Dans une déclaration publique, le Pr Moïse Timtchueng, agrégé de droit privé, a tenu à clarifier la situation : il n’a pas été déporté à Yaoundé, contrairement à certaines rumeurs. Cependant, il confirme la réalité d'un danger imminent. Des individus inconnus ont « ausculté les accès et issues de ma maison » dès le 9 décembre 2025, soumettant « ma famille à une pression psychologique insupportable. »

La force de la mobilisation collective

Si le pire a été évité, c'est grâce à un élan de solidarité exceptionnel. Autorités, collègues universitaires, médias, camarades politiques et voisins se sont mobilisés pour faire barrage à ce projet d'enlèvement. « Cette mobilisation a mis fin au ballet, mais c’est en gardant la flamme de la vigilance que l’obscur projet serait définitivement abandonné », prévient ce spécialiste des sciences criminelles.

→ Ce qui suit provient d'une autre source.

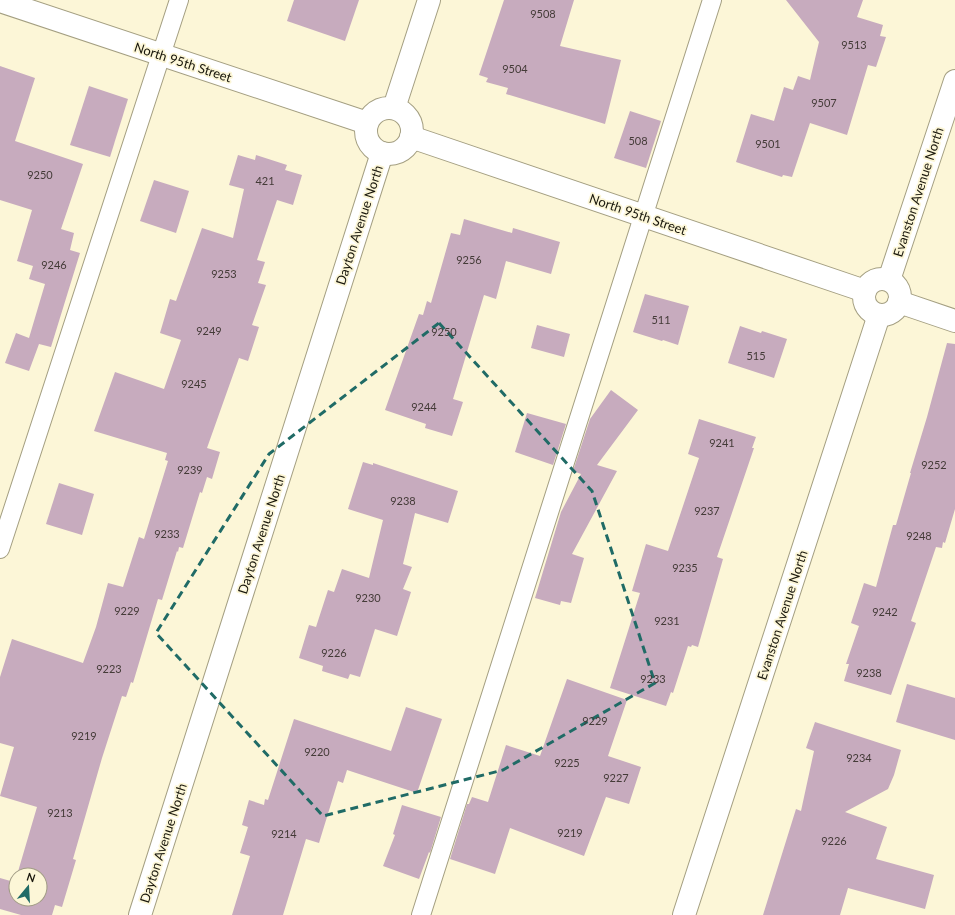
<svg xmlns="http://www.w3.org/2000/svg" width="955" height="915" viewBox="0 0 955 915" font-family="Lato,sans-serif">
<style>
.building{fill:#c7abbe}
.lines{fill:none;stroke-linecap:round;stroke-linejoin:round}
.service-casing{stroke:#a49f82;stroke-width:20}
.minor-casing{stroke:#a49f82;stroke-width:24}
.service{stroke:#fff;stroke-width:18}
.minor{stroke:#fff;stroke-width:22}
.marked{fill:none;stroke:#206b66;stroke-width:3;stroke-dasharray:8 5;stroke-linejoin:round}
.labels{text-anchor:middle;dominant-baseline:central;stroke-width:3.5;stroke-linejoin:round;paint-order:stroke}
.number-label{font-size:11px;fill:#443b38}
.street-label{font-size:13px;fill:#18160b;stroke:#fcf6d7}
</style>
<rect width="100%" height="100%" fill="#fcf6d7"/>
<!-- building -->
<g class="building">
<polygon points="294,0 359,0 345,41 287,21"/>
<polygon points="504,0 574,0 560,46 621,60 605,124 506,94 508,88 486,82 488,78 479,75"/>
<polygon points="786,0 863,0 857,17 883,25 880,36 886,37 876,67 868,65 847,135 810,123 792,177 783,175 782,177 736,162 751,114 774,121 784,87 793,90 798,76 810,80 819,42"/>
<polygon points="0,66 35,78 15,141 83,164 61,229 74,233 70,250 80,253 51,347 39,344 29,371 5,363 16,333 29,338 45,284 29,279 33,266 17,261 32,210 0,200"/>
<polygon points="89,86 128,99 110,157 70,145"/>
<polygon points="630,111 661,121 646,168 614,158"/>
<polygon points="238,155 255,160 256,155 287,165 285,170 302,175 293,205 277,200 257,260 265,262 258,283 266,285 252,325 259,327 248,361 239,358 207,448 220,452 212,479 207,477 202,493 200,492 183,548 179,547 178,552 177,551 162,600 158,599 133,683 131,682 126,697 122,696 102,758 73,859 76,860 62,907 55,905 52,915 21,915 0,909 0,878 14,882 16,877 16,899 40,899 40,875 17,875 37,807 0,796 14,747 0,743 0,677 12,639 83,663 96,627 108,583 123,587 139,537 144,539 168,461 165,460 167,453 94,431 115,372 164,389 181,340 160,333 170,299 176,301 202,228 233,238 244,189 229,185"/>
<polygon points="154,180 189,191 176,233 140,221"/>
<polygon points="464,219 512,233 513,228 560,242 551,274 506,261 496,299 484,295 453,399 463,402 452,436 425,428 426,424 385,410 419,314 423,315 427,301 431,303 451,233 460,235"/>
<polygon points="645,294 689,306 678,345 663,340 662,341 633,332"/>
<polygon points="537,325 570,334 564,357 531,348"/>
<polygon points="740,326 761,333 762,331 787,339 774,378 728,363"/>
<polygon points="947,343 955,344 955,509 945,543 943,542 942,548 936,547 911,621 916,623 891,695 844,681 849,664 846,664 859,626 851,623 864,583 876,587 893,525 896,525 911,473 910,473 927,417"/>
<polygon points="611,390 638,410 597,465 617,471 572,554 584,558 571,603 561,601 560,605 535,598 561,512 581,474 573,471 590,419"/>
<polygon points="527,413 566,424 553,465 515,452"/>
<polygon points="699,419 756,437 752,448 754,448 717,557 723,559 698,647 692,645 691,647 688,646 673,693 671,692 666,706 610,688 640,593 632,591 646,544 668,551 699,458 688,454"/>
<polygon points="363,462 373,465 373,463 458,491 448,523 415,513 403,564 412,567 403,589 411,592 397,636 375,629 360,677 350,674 348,679 322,671 323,666 299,658 309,625 316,627 328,590 334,592 342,569 369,578 383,520 348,509"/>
<polygon points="59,483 94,494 82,535 46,524"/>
<polygon points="567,679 627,700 608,756 641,767 629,804 606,797 584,856 510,828 495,874 450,859 467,804 469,804 472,797 488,802 506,745 540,756"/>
<polygon points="907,684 955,698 955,740 896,722"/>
<polygon points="406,707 442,719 417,793 347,770 343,783 338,781 319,843 306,839 283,915 232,915 250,856 240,853 248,827 242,825 249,800 264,805 265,799 268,800 294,719 391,751"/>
<polygon points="815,722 901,750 894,775 888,789 845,812 887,827 876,859 934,875 925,909 848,888 840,915 763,915 796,809 801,811 814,751 806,748"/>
<polygon points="402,805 441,817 430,853 429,852 419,879 383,866 395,835 393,834"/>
</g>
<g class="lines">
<!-- service casing -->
<g class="service-casing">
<g id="service">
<polyline points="0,549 179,0"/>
<polyline points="421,915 712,0"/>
</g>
</g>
<!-- minor casing -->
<g class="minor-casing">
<g id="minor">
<polyline points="0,1 367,123"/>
<circle cx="389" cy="131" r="23"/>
<polyline points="394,108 429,0"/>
<polyline points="411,137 865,291"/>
<circle cx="882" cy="297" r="18"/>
<polyline points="889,280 955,81"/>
<polyline points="899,302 955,321"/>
<polyline points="140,915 382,153"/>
<polyline points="684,915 879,315"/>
</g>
</g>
<!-- service -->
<use href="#service" class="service"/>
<!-- minor -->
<use href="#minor" class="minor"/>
</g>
<!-- marked area -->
<path class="marked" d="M439,323L592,491L655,683L503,770L323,816L156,633L269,454Z"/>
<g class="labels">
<!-- number labels -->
<g class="number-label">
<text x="543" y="13">9508</text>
<text x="854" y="44">9513</text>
<text x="515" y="68">9504</text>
<text x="824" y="102">9507</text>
<text x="638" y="140">508</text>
<text x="768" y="143">9501</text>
<text x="40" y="174">9250</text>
<text x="265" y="180">421</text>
<text x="469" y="259">9256</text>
<text x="54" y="264">9246</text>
<text x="224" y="273">9253</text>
<text x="661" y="319">511</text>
<text x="209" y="330">9249</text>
<text x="444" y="331">9250</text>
<text x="756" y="355">515</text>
<text x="194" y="383">9245</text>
<text x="424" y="406">9244</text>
<text x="722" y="442">9241</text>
<text x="934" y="464">9252</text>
<text x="190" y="469">9239</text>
<text x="403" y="500">9238</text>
<text x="707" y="510">9237</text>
<text x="167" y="533">9233</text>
<text x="919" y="535">9248</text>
<text x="685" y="567">9235</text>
<text x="368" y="597">9230</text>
<text x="127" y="610">9229</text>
<text x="885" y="611">9242</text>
<text x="667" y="620">9231</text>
<text x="334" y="652">9226</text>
<text x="109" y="668">9223</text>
<text x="869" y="672">9238</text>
<text x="653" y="678">9233</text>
<text x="595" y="720">9229</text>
<text x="84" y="735">9219</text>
<text x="317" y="751">9220</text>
<text x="859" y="757">9234</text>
<text x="567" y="762">9225</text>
<text x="616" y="777">9227</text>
<text x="60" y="812">9213</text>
<text x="570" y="832">9219</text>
<text x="284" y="833">9214</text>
<text x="834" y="840">9226</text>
</g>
<!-- street labels -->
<g class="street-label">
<text transform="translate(183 62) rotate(18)">North 95th Street</text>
<text transform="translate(918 192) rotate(-72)">Evanston Avenue North</text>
<text transform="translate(638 214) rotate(19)">North 95th Street</text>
<text transform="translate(359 225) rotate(-72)">Dayton Avenue North</text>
<text transform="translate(261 534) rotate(-72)">Dayton Avenue North</text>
<text transform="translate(782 615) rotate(-72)">Evanston Avenue North</text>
<text transform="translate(163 843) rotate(-72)">Dayton Avenue North</text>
</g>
</g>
<!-- north arrow -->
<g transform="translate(28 887) rotate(18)"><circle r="19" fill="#fcf6d7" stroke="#a19c85"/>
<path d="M0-3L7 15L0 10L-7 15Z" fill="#206b66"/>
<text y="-6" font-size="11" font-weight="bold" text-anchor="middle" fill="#18160b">N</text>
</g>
</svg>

Le retour au domicile ne signifie pas pour autant le retour à une sérénité totale. L'incertitude demeure : les commanditaires de cette machination ont-ils réellement abdiqué ?

Le spectre de l'histoire et l'impasse de la dictature

Le cas du Pr Timtchueng interpelle les plus hauts dirigeants de l’État du Cameroun. La terreur est une arme à double tranchant : loin de garantir la protection du pouvoir, elle le fragilise en l'isolant de sa base. Le « débat républicain contradictoire » possède l’avantage inestimable de favoriser l’écoute et la stabilité sociale.

L’histoire nous enseigne que la répression a ses limites. De Jean-Claude Duvalier à Mobutu Sésé Seko, en passant par Nicolae Ceaușescu ou Ben Ali, la violence contre les opposants n’a jamais suffi à sauver les régimes. Ce n'est pas toujours la mort qui chasse les dictateurs du pouvoir, mais la saturation d'un peuple qui finit par décider que le seuil de l'insupportable est franchi.

Il est impératif que le débat démocratique au Cameroun ne succombe pas aux appétits d'une poignée d'individus manipulant les forces de sécurité pour des intérêts privés, au détriment du destin national.